滋賀・多賀少年野球クラブの辻正人監督がオンラインイベントで助言
少年野球で賛否が分かれるチーム方針の1つに、子どもの保護者による指導がある。全国大会の常連で、チームを率いて今年で34年目となる滋賀・多賀少年野球クラブの辻正人監督も過去、保護者にコーチをお願いした時期があった。親指導者や外部指導者には、メリットとデメリットがあると指摘する。
多賀少年野球クラブの辻監督は、全国各地にいる少年野球の保護者や指導者から質問や悩み相談を受ける。先日講師を務めたオンラインイベントでは、保護者がコーチを務める「親指導者」やチームに関わりのない人にコーチを依頼する「外部指導者」に関する質問があった。

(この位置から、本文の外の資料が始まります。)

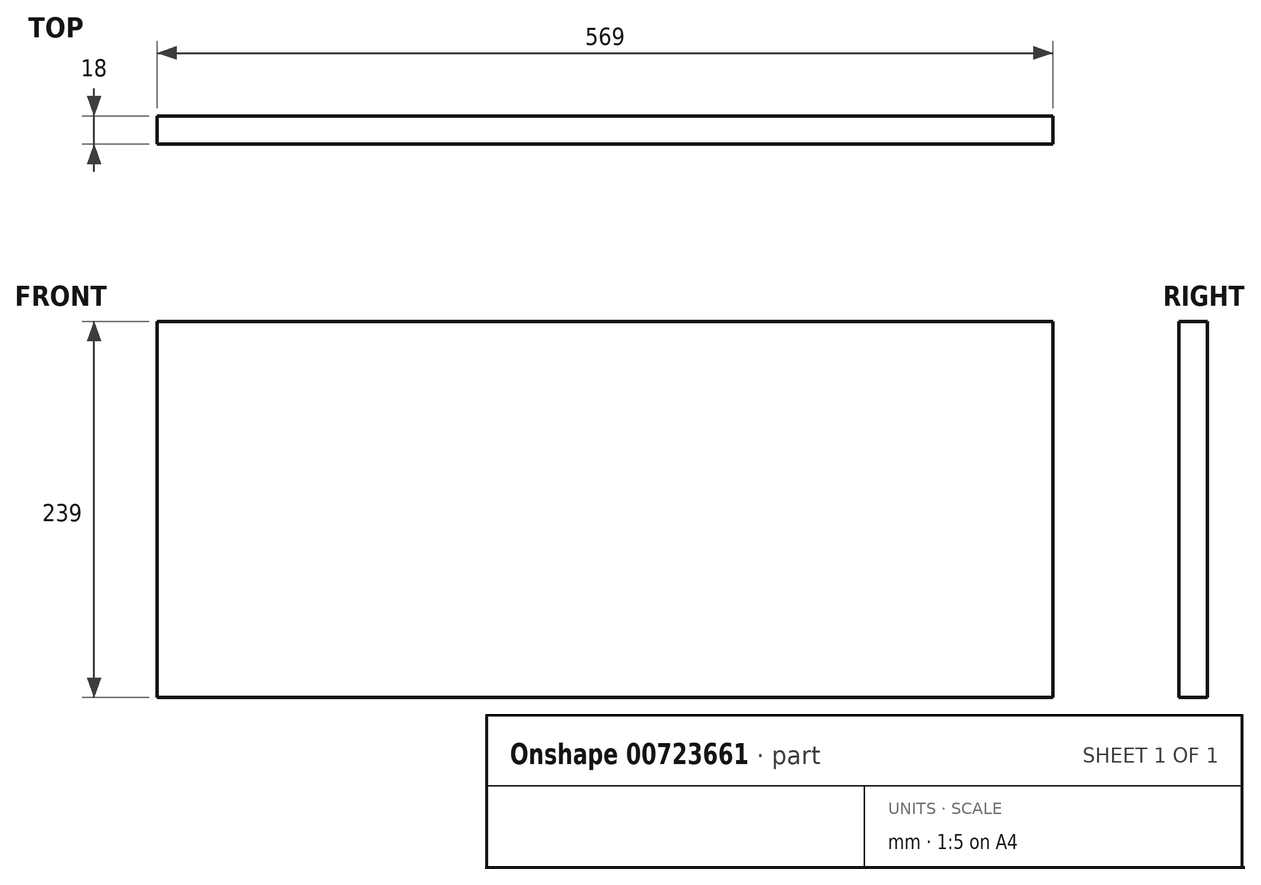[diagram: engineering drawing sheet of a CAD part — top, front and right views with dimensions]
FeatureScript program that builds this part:
annotation { "Feature Type Name" : "Feature", "Feature Type Description" : "" }
export const myFeature = defineFeature(function(context is Context, id is Id, definition is map)
    precondition{}
    {
        {
            var Q0;
            Q0=qCreatedBy(makeId("Front.planeOp"),FACE);
            var sketch = newSketch(context, id + "F0", { "sketchPlane" : qUnion([Q0])});
            skLineSegment(sketch, "E0.bottom", {"start": v(-284.5, 119.5) * mm, "end": v(284.5, 119.5) * mm});
            skLineSegment(sketch, "E0.top", {"start": v(-284.5, -119.5) * mm, "end": v(284.5, -119.5) * mm});
            skLineSegment(sketch, "E0.left", {"start": v(-284.5, 119.5) * mm, "end": v(-284.5, -119.5) * mm});
            skLineSegment(sketch, "E0.right", {"start": v(284.5, 119.5) * mm, "end": v(284.5, -119.5) * mm});
            skLineSegment(sketch, "E1", {"start": v(-284.5, 119.5) * mm, "end": v(284.5, -119.5) * mm, "construction": true});
            skSolve(sketch);
        }
        {
            var Q0;
            Q0 = qSketchRegion(id + "F0", true);
            extrude(context, id + "F1", {"entities" : qUnion([Q0]), "depth" : 18 * mm, "offsetDistance" : 25 * mm});
        }
    });
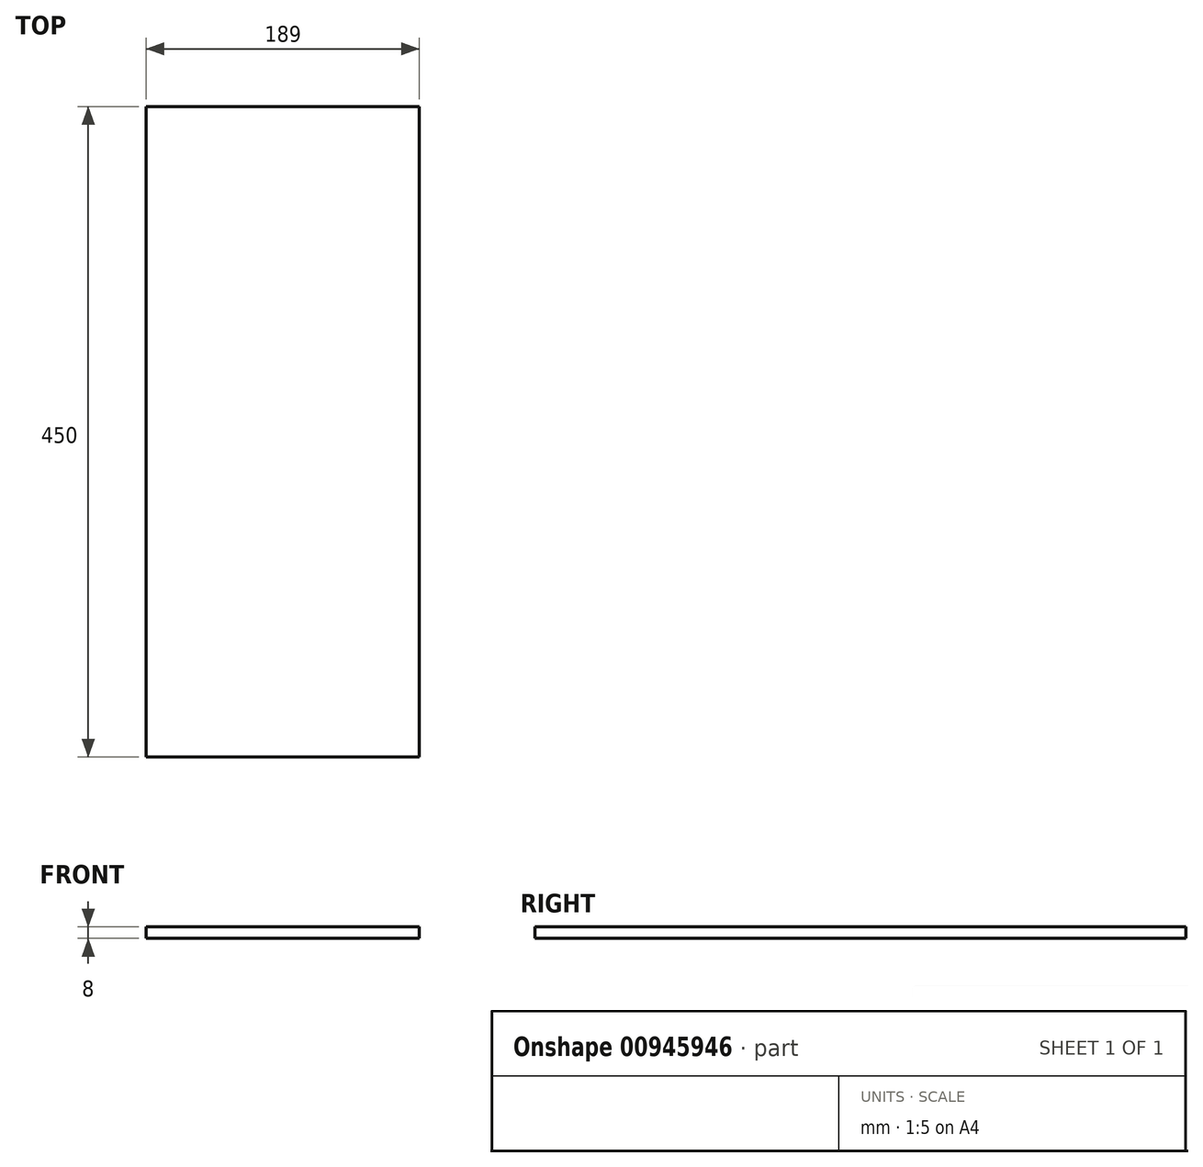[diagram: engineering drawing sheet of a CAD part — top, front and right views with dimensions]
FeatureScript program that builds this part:
annotation { "Feature Type Name" : "Feature", "Feature Type Description" : "" }
export const myFeature = defineFeature(function(context is Context, id is Id, definition is map)
    precondition{}
    {
        {
            var Q0;
            Q0=qCreatedBy(makeId("Top.planeOp"),FACE);
            var sketch = newSketch(context, id + "F0", { "sketchPlane" : qUnion([Q0])});
            skLineSegment(sketch, "E0.bottom", {"start": v(94.5, -225) * mm, "end": v(-94.5, -225) * mm});
            skLineSegment(sketch, "E0.top", {"start": v(94.5, 225) * mm, "end": v(-94.5, 225) * mm});
            skLineSegment(sketch, "E0.left", {"start": v(94.5, -225) * mm, "end": v(94.5, 225) * mm});
            skLineSegment(sketch, "E0.right", {"start": v(-94.5, -225) * mm, "end": v(-94.5, 225) * mm});
            skPoint(sketch, "E0.middle", {"position": v(0, 0) * mm});
            skSolve(sketch);
        }
        {
            var Q0;
            Q0 = qSketchRegion(id + "F0", true);
            extrude(context, id + "F1", {"entities" : qUnion([Q0]), "depth" : 8 * mm, "offsetDistance" : 25 * mm});
        }
    });
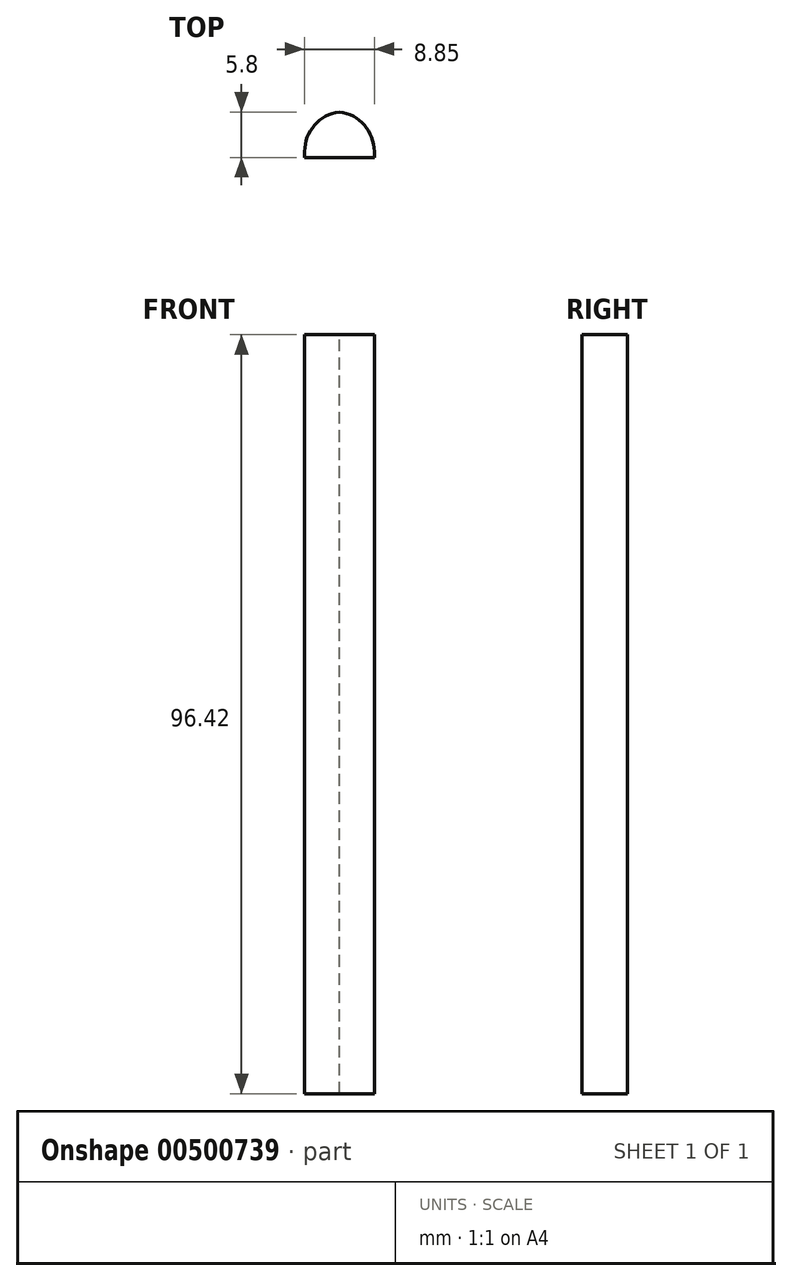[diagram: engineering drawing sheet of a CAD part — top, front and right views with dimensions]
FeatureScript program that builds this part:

現在、多賀少年野球クラブには親指導者はいない。ただ、過去には保護者にコーチを依頼していた時期があったという。辻監督は「今は親指導者がゼロになったことが34年間の答え」と回答した。
辻監督は親指導者には「たくさんメリットがあります」と話す。「責任を持って自分のお子さんがいる学年を指導してくれます。メンバーが不足しないように、同じ学年の選手を一生懸命集めてくれるので、親指導者がいる学年は人数が多くなるケースもあります」。
デメリットには「継続性」を挙げた。自分の子どもの学年には熱が入る一方、チームの存続や未来への責任意識が低くなる傾向がある。子どもが卒団すると同時に親指導者もチームを離れるため、指導の継続性が薄れてしまう。
外部指導者にもメリットとデメリット
チームによっては、保護者ではなく、外部指導者にコーチを依頼するところもある。辻監督は、外部指導者にもメリットとデメリットがあると考えている。
「外部指導者は、元々はチームとのつながりがないので、選手を平等に見られる良さがあります。一方で、人と人を通じてメンバーを集めるのが難しく、SNSなどに頼らざるを得ない部分があると思います」
多賀少年野球クラブでは怒声罵声を禁止し、工夫を凝らして子どもたちが「勝手に上手くなる仕組み」をつくった結果、口コミを中心にメンバーが増えている。現在は園児から小学6年生まで100人を超える。辻監督の方針を理解したコーチ陣がチームを支え、保護者が子どもたちを指導することはない。
チームによって事情が異なるため、多賀少年野球クラブの方法が全てのチームに当てはまるわけではない。それを理解した上で、辻監督はオンラインイベントに参加した保護者や指導者に自身の経験や考えを伝えていた。